For many consumers, the cost of energy is a non-trivial issue. Gasoline costs are most obviously on the radar, with power costs an indirect second (which may take top spot as technologies unfold). Predicting where they are headed is of course impossible, although normally a new US government administration would provide some clues as to their intents through policy statements, ideological slants, etc. With The Donald, we have none of those guideposts.
He has thrown out a few indicators, the most notable being from his website where he outlines an energy policy that promises to lower the cost of energy for the American consumer. He also mentions making the US self sufficient in energy. It should come as no surprise that the two are mutually exclusive goals, or at the very least incompatible.
Lowering the cost of energy, or gasoline prices at any rate, means lowering the price of oil, which means increasing supply so much that it exceeds demand. That’s why oil prices fell so hard in late 2014 – high oil prices led to increased production (companies cashing in to sell all they could), which exceeded demand, so oil prices fell. Hard. Gasoline prices followed suit, and crowds thundered back towards large trucks and SUVs.
To keep gasoline prices low as Trump would like means supply has to exceed demand. But that is a cycle that can’t be achieved, because high oil prices were required to raise production in the first place.

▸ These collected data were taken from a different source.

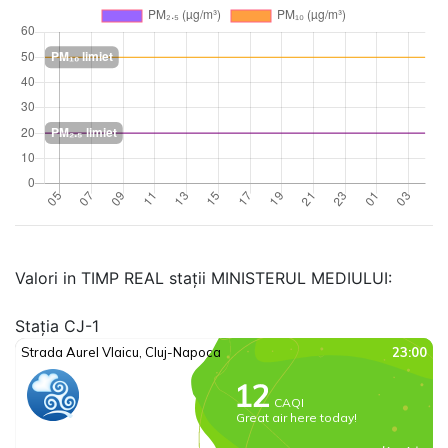
Valori in TIMP REAL stații MINISTERUL MEDIULUI:
Stația CJ-1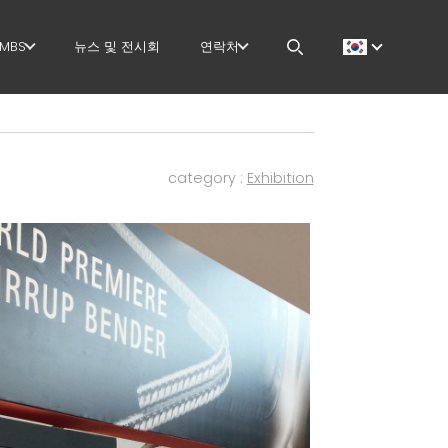
MBS
뉴스 및 전시회
연락처
GOVERNANCE
CAREERS
 작업
H.R. DEVELOPMENT
MEP IN THE WORLD
category :
Exhibition
TECHNOLOGY
SALES NETWORK
PRODUCTION
 작업
SUPPLY CHAIN
지
WORKPLACE SAFETY
더
LANGUAGE COURSES
EFFECTIVE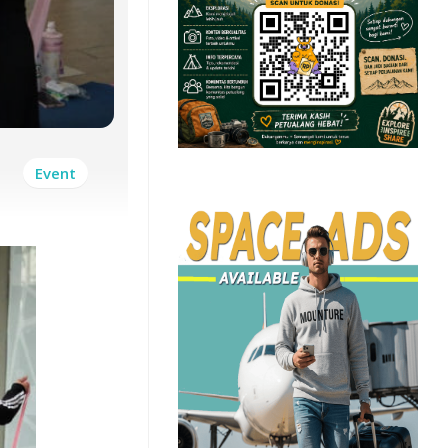
Event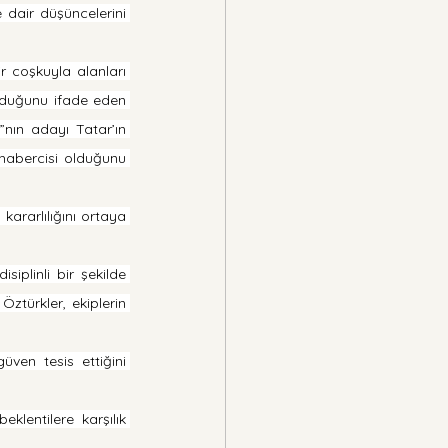
 dair düşüncelerini 
 coşkuyla alanları 
olduğunu ifade eden 
nın adayı Tatar’ın 
habercisi olduğunu 
ararlılığını ortaya 
plinli bir şekilde 
ztürkler, ekiplerin 
ven tesis ettiğini 
klentilere karşılık 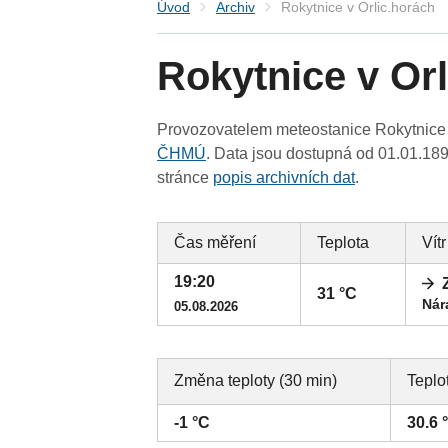
Úvod
Archiv
Rokytnice v Orlic.horách
Rokytnice v Or
Provozovatelem meteostanice Rokytnice v
ČHMÚ
. Data jsou dostupná od 01.01.189
stránce
popis archivních dat
.
Čas měření
Teplota
Vítr
19:20
31 °C
Nár
05.08.2026
Změna teploty (30 min)
Teplo
-1 °C
30.6 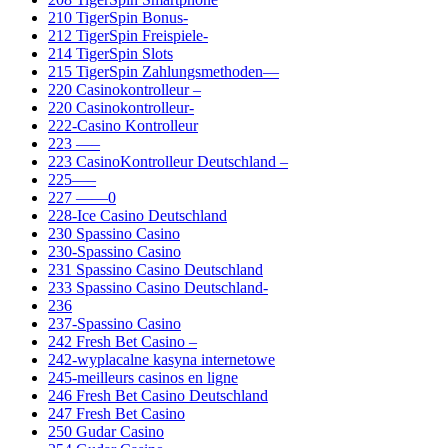
210 TigerSpin Bonus-
212 TigerSpin Freispiele-
214 TigerSpin Slots
215 TigerSpin Zahlungsmethoden—
220 Casinokontrolleur –
220 Casinokontrolleur-
222-Casino Kontrolleur
223 —–
223 CasinoKontrolleur Deutschland –
225—–
227 ——0
228-Ice Casino Deutschland
230 Spassino Casino
230-Spassino Casino
231 Spassino Casino Deutschland
233 Spassino Casino Deutschland-
236
237-Spassino Casino
242 Fresh Bet Casino –
242-wyplacalne kasyna internetowe
245-meilleurs casinos en ligne
246 Fresh Bet Casino Deutschland
247 Fresh Bet Casino
250 Gudar Casino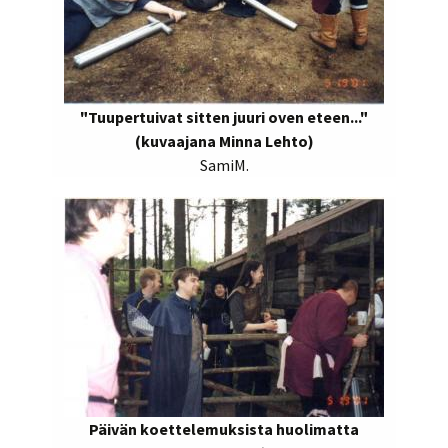
"Tuupertuivat sitten juuri oven eteen..."
(kuvaajana Minna Lehto)
SamiM.
Päivän koettelemuksista huolimatta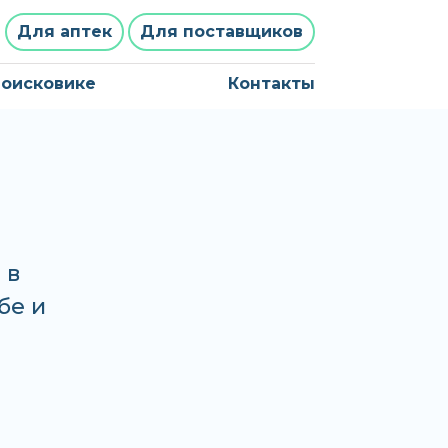
Для аптек
Для поставщиков
поисковике
Контакты
 в
бе и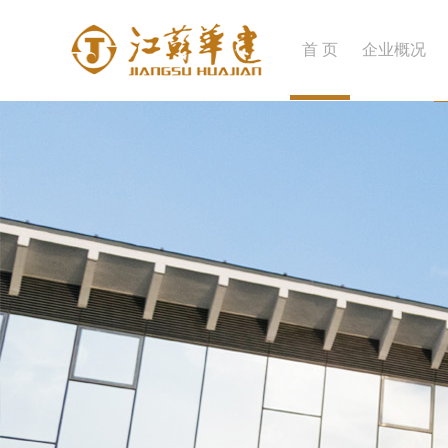
首 页
企业概况
企业简介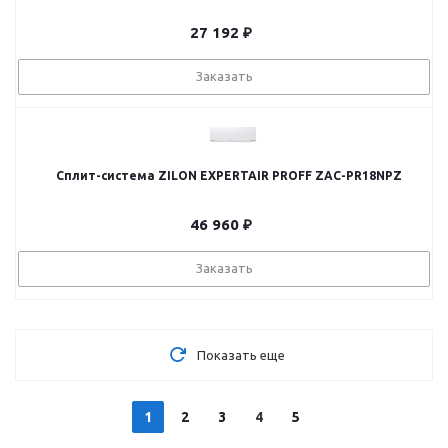
27 192
₽
Заказать
Сплит-система ZILON EXPERTAIR PROFF ZAC-PR18NPZ
46 960
₽
Заказать
Показать еще
1
2
3
4
5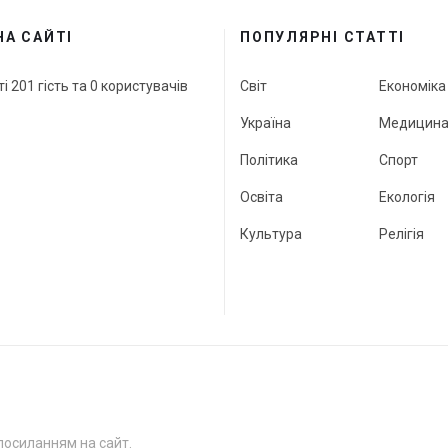
НА САЙТІ
ПОПУЛЯРНІ СТАТТІ
ті 201 гість та 0 користувачів
Світ
Економіка
Україна
Медицин
Політика
Спорт
Освіта
Екологія
Культура
Релігія
посиланням на сайт.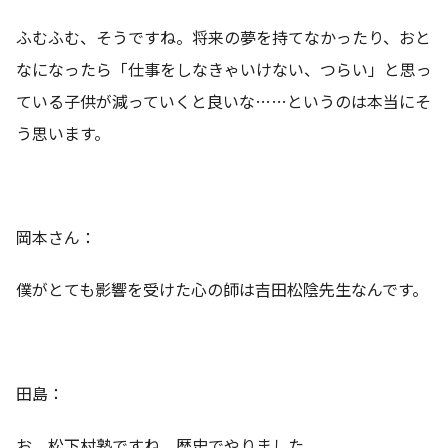
ふむふむ、そうですね。将来の夢を持てなかったり、おと
なになったら「仕事をしなきゃいけない、つらい」と思っ
ている子供が減っていくと良いな……というのは本当にそ
う思います。
岡本さん：
僕がとても影響を受けた心の師は吉田松陰先生なんです。
田島：
お、松下村塾ですね。歴史でやりました。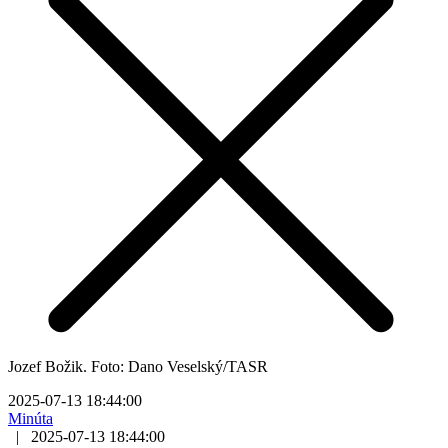
Jozef Božik. Foto: Dano Veselský/TASR
2025-07-13 18:44:00
Minúta
|
2025-07-13 18:44:00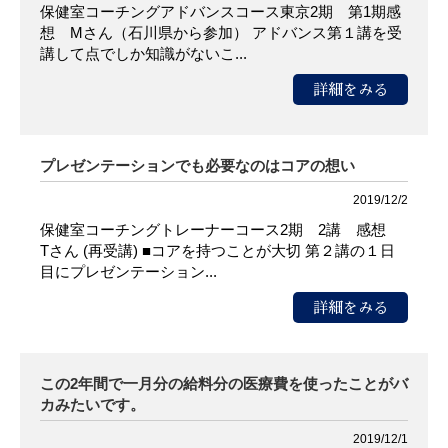
保健室コーチングアドバンスコース東京2期 第1期感
想 Mさん（石川県から参加） アドバンス第１講を受
講して点でしか知識がないこ...
詳細をみる
プレゼンテーションでも必要なのはコアの想い
2019/12/2
保健室コーチングトレーナーコース2期 2講 感想
Tさん (再受講) ■コアを持つことが大切 第２講の１日
目にプレゼンテーション...
詳細をみる
この2年間で一月分の給料分の医療費を使ったことがバ
カみたいです。
2019/12/1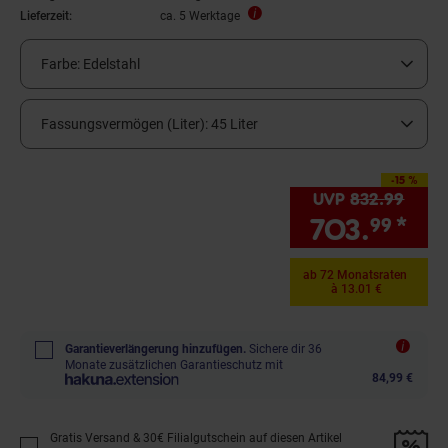
Lieferzeit:
ca. 5 Werktage
Farbe:
Edelstahl
Fassungsvermögen (Liter):
45 Liter
-15 %
Sie Sparen 15 Prozent,
UVP
832.
99
UVP :
703.
*
Sie
99
ab 72 Monatsraten
à 13.01 €
Garantieverlängerung hinzufügen.
Sichere dir 36
Monate zusätzlichen Garantieschutz mit
84,99 €
Gratis Versand & 30€ Filialgutschein auf diesen Artikel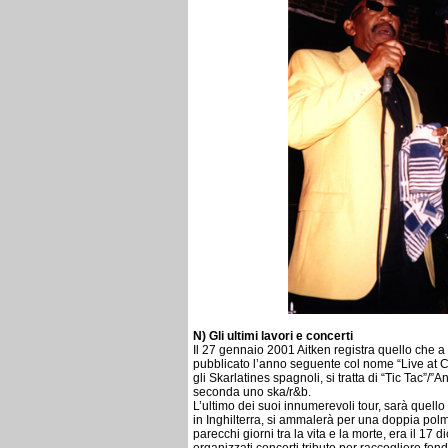
N) Gli ultimi lavori e concerti
Il 27 gennaio 2001 Aitken registra quello che a 
pubblicato l’anno seguente col nome “Live at C
gli Skarlatines spagnoli, si tratta di “Tic Tac”/”
seconda uno ska/r&b.
L’ultimo dei suoi innumerevoli tour, sarà quell
in Inghilterra, si ammalerà per una doppia polm
parecchi giorni tra la vita e la morte, era il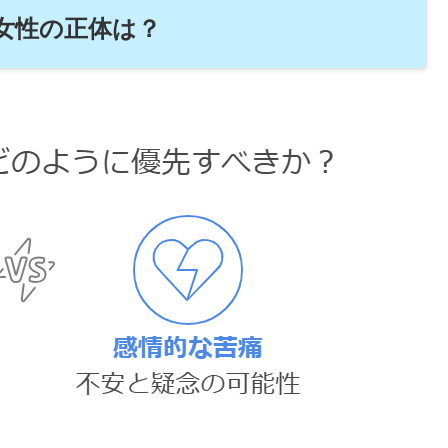
女性の正体は？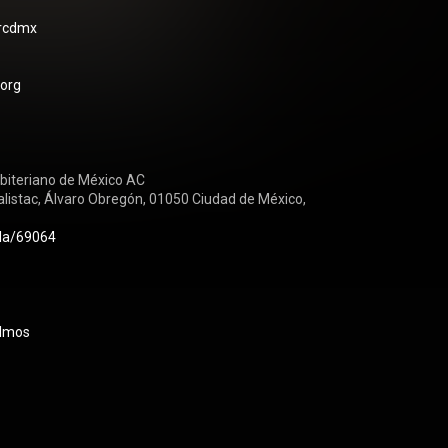
orcdmx
.org
biteriano de México AC

alistac, Álvaro Obregón, 01050 Ciudad de México, 
.la/69064
lmos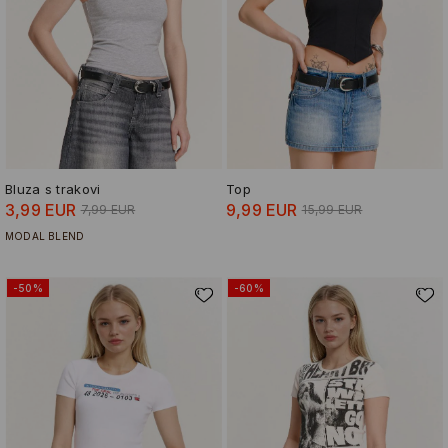
Bluza s trakovi
Top
3,99 EUR
9,99 EUR
7,99 EUR
15,99 EUR
MODAL BLEND
-50%
-60%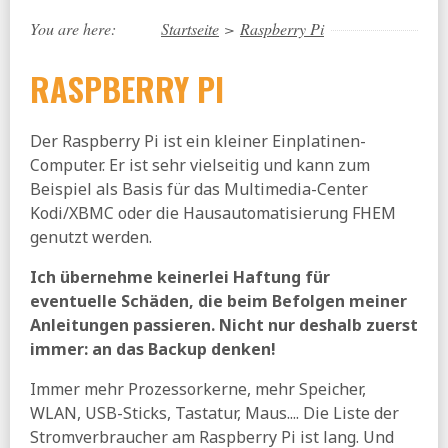
You are here:
Startseite
>
Raspberry Pi
RASPBERRY PI
Der Raspberry Pi ist ein kleiner Einplatinen-
Computer. Er ist sehr vielseitig und kann zum
Beispiel als Basis für das Multimedia-Center
Kodi/XBMC oder die Hausautomatisierung FHEM
genutzt werden.
Ich übernehme keinerlei Haftung für
eventuelle Schäden, die beim Befolgen meiner
Anleitungen passieren. Nicht nur deshalb zuerst
immer: an das Backup denken!
Immer mehr Prozessorkerne, mehr Speicher,
WLAN, USB-Sticks, Tastatur, Maus.... Die Liste der
Stromverbraucher am Raspberry Pi ist lang. Und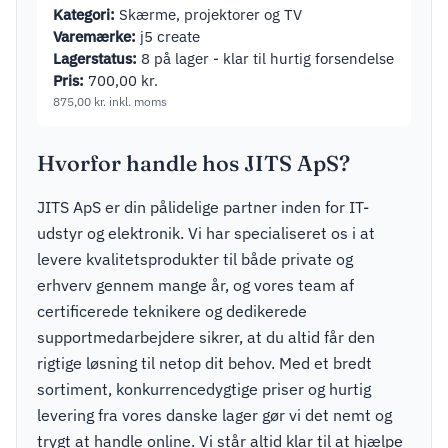
Kategori:
Skærme, projektorer og TV
Varemærke:
j5 create
Lagerstatus:
8 på lager - klar til hurtig forsendelse
Pris:
700,00
kr.
875,00
kr.
inkl. moms
Hvorfor handle hos JITS ApS?
JITS ApS er din pålidelige partner inden for IT-
udstyr og elektronik. Vi har specialiseret os i at
levere kvalitetsprodukter til både private og
erhverv gennem mange år, og vores team af
certificerede teknikere og dedikerede
supportmedarbejdere sikrer, at du altid får den
rigtige løsning til netop dit behov. Med et bredt
sortiment, konkurrencedygtige priser og hurtig
levering fra vores danske lager gør vi det nemt og
trygt at handle online. Vi står altid klar til at hjælpe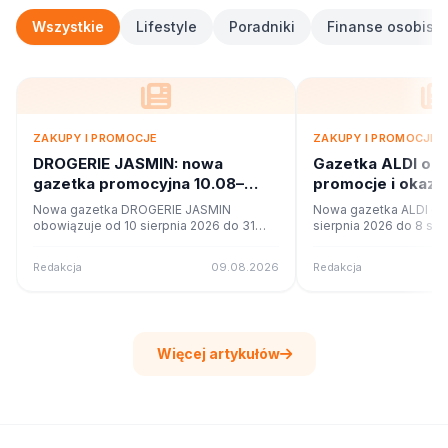
Wszystkie
Lifestyle
Poradniki
Finanse osobiste
ZAKUPY I PROMOCJE
ZAKUPY I PROMOCJE
DROGERIE JASMIN: nowa
Gazetka ALDI od
gazetka promocyjna 10.08–
promocje i okazj
31.08.2026. Co w ofercie?
Nowa gazetka DROGERIE JASMIN
Nowa gazetka ALDI ob
obowiązuje od 10 sierpnia 2026 do 31
sierpnia 2026 do 8 sie
sierpnia 2026. Sprawdź 8 stron promocji i
Sprawdź 4 stron promoc
okazji w czytniku online na poleca.to.
czytniku online na pole
Redakcja
09.08.2026
Redakcja
Więcej artykułów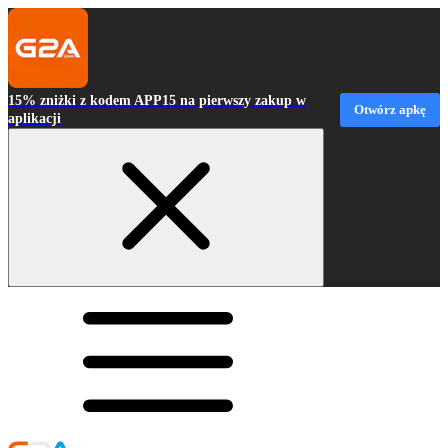
15% zniżki z kodem APP15 na pierwszy zakup w
Otwórz apkę
aplikacji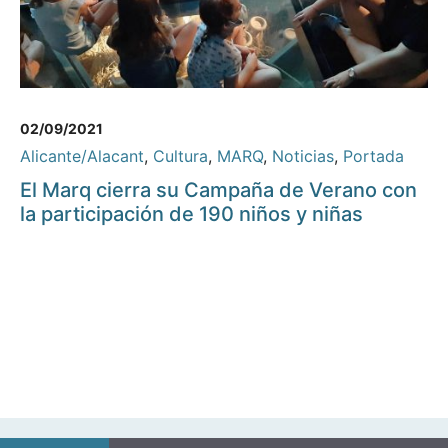
02/09/2021
Alicante/Alacant
,
Cultura
,
MARQ
,
Noticias
,
Portada
El Marq cierra su Campaña de Verano con
la participación de 190 niños y niñas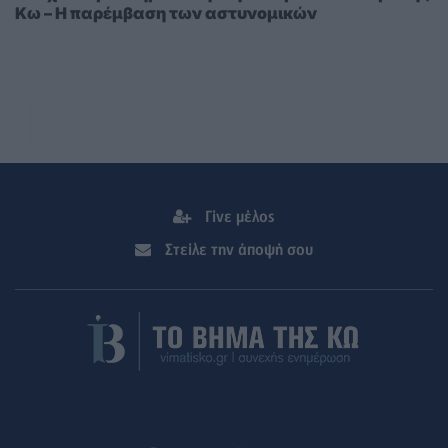
Κω – Η παρέμβαση των αστυνομικών
Γίνε μέλος
Στείλε την άποψή σου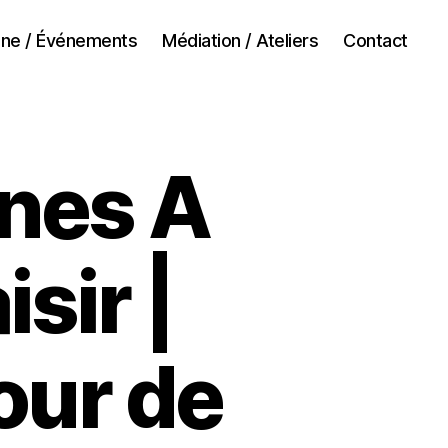
ne / Événements
Médiation / Ateliers
Contact
nes A
sir |
our de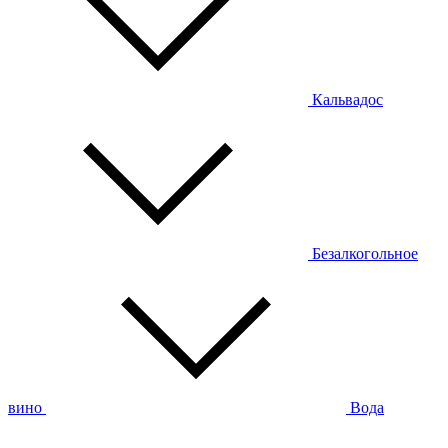
Кальвадос
Безалкогольное
вино
Вода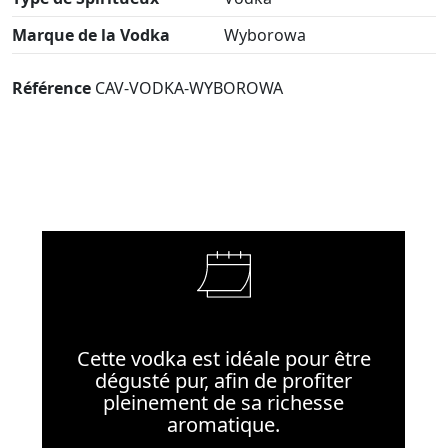
Marque de la Vodka
Wyborowa
Référence
CAV-VODKA-WYBOROWA
Cette vodka est idéale pour être
dégusté pur, afin de profiter
pleinement de sa richesse
aromatique.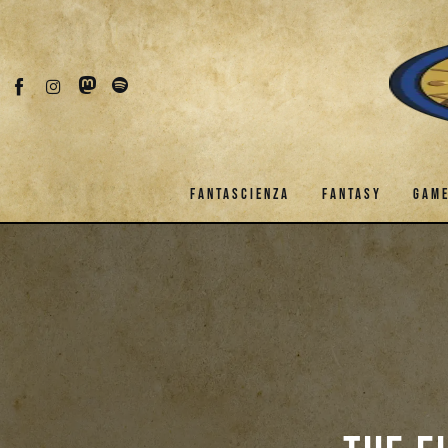
Fantascienza
Fantasy
Games
Recensioni
FANTASCIENZA
FANTASY
GAM
Libri e fumetti
Cercatori
FANTASCIENZA
FANTASY
Download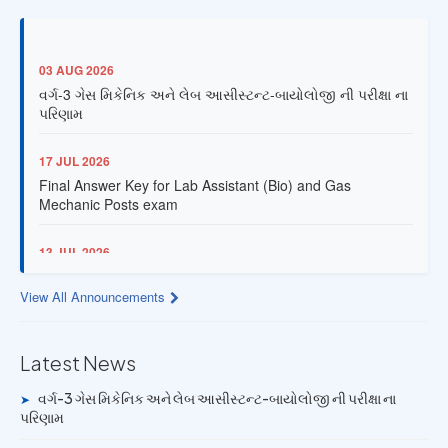
03 AUG 2026
વર્ગ-3 ગેસ મિકેનિક અને લેબ આસીસ્ટન્ટ-બાયોલોજી ની પરીક્ષા ના
પરિણામ
17 JUL 2026
Final Answer Key for Lab Assistant (Bio) and Gas
Mechanic Posts exam
13 JUL 2026
Provisional Answer Key for Lab Assistant (Bio) and Gas
Mechanic Posts exam
View All Announcements
14 JUN 2026
University Rank Achievers – T.Y. B.Sc. Sem-6 (2025–26)
Latest News
વર્ગ-3 ગેસ મિકેનિક અને લેબ આસીસ્ટન્ટ-બાયોલોજી ની પરીક્ષા ના
➤
19 MAY 2026
પરિણામ
Gold Medal & University Rank Achievers – F.Y. B.Sc. Sem-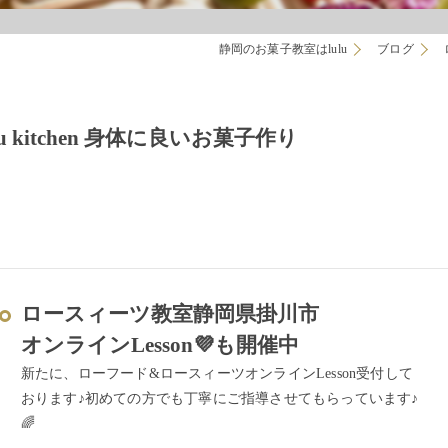
静岡のお菓子教室はlulu
ブログ
kitchen 身体に良いお菓子作り
ロースィーツ教室静岡県掛川市
オンラインLesson💜も開催中
新たに、ローフード&ロースィーツオンラインLesson受付して
おります♪初めての方でも丁寧にご指導させてもらっています♪
🌈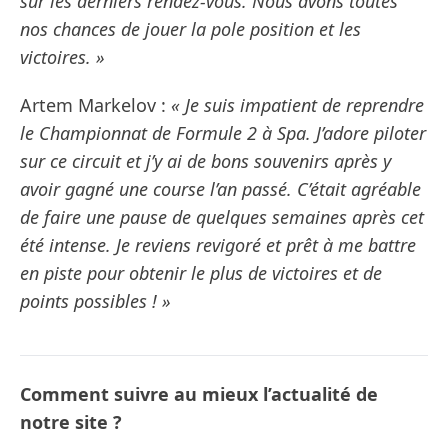
sur les derniers rendez-vous. Nous avons toutes
nos chances de jouer la pole position et les
victoires. »
Artem Markelov :
« Je suis impatient de reprendre
le Championnat de Formule 2 à Spa. J’adore piloter
sur ce circuit et j’y ai de bons souvenirs après y
avoir gagné une course l’an passé. C’était agréable
de faire une pause de quelques semaines après cet
été intense. Je reviens revigoré et prêt à me battre
en piste pour obtenir le plus de victoires et de
points possibles ! »
Comment suivre au mieux l’actualité de
notre site ?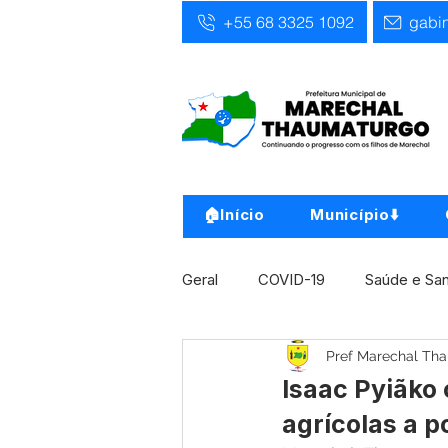
+55 68 3325 1092
gabi
🏠Início
Município⬇️
Geral
COVID-19
Saúde e Sa
Pref Marechal Th
Infra, Obra e Transporte
Ass
Isaac Pyiãk
agrícolas a 
Concursos
Comunicado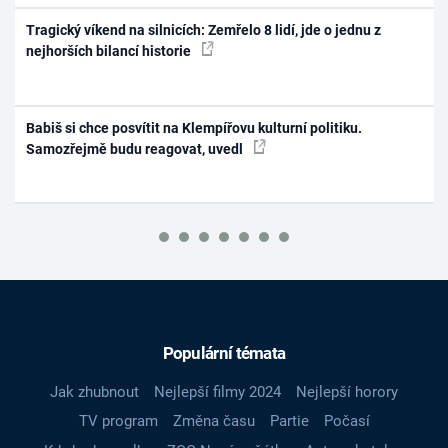
Tragický víkend na silnicích: Zemřelo 8 lidí, jde o jednu z
nejhorších bilancí historie
Babiš si chce posvítit na Klempířovu kulturní politiku.
Samozřejmě budu reagovat, uvedl
Populární témata
Jak zhubnout
Nejlepší filmy 2024
Nejlepší horory
TV program
Změna času
Partie
Počasí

Trump recognizes this, sort of, saying that he will open up federal lands for petroleum exploration. That will help somewhat, but the fact remains that high oil prices are required to keep production high. New frontier areas would be a decade from producing meaningful supplies.
A nail gets driven into this logical conundrum if one stirs in the desire to be self sufficient in energy. That means eliminating the 4-5 million barrels per day the US imports. Doing that would do two things: turn all that oil back onto the world market, cratering global prices, and creating a shortfall within the US, creating high oil prices (within the US). To quote the Dude from The Big Lebowski, that would not stand. There is no way that US oil production could increase by 4-5 million barrels per day without substantially higher prices.
There are other examples, but taking Trump’s energy plan literally leads to the inevitable conclusion that it includes goals that contradict each other. It is possible that the natural gas market might cooperate with his “plans”, because the US is very nearly self sufficient in natural gas, and could achieve that status with only marginally higher prices. The electricity market is another matter entirely, and will depend on Trump’s environmental agenda (if there is such a thing). Those are analyses for another day.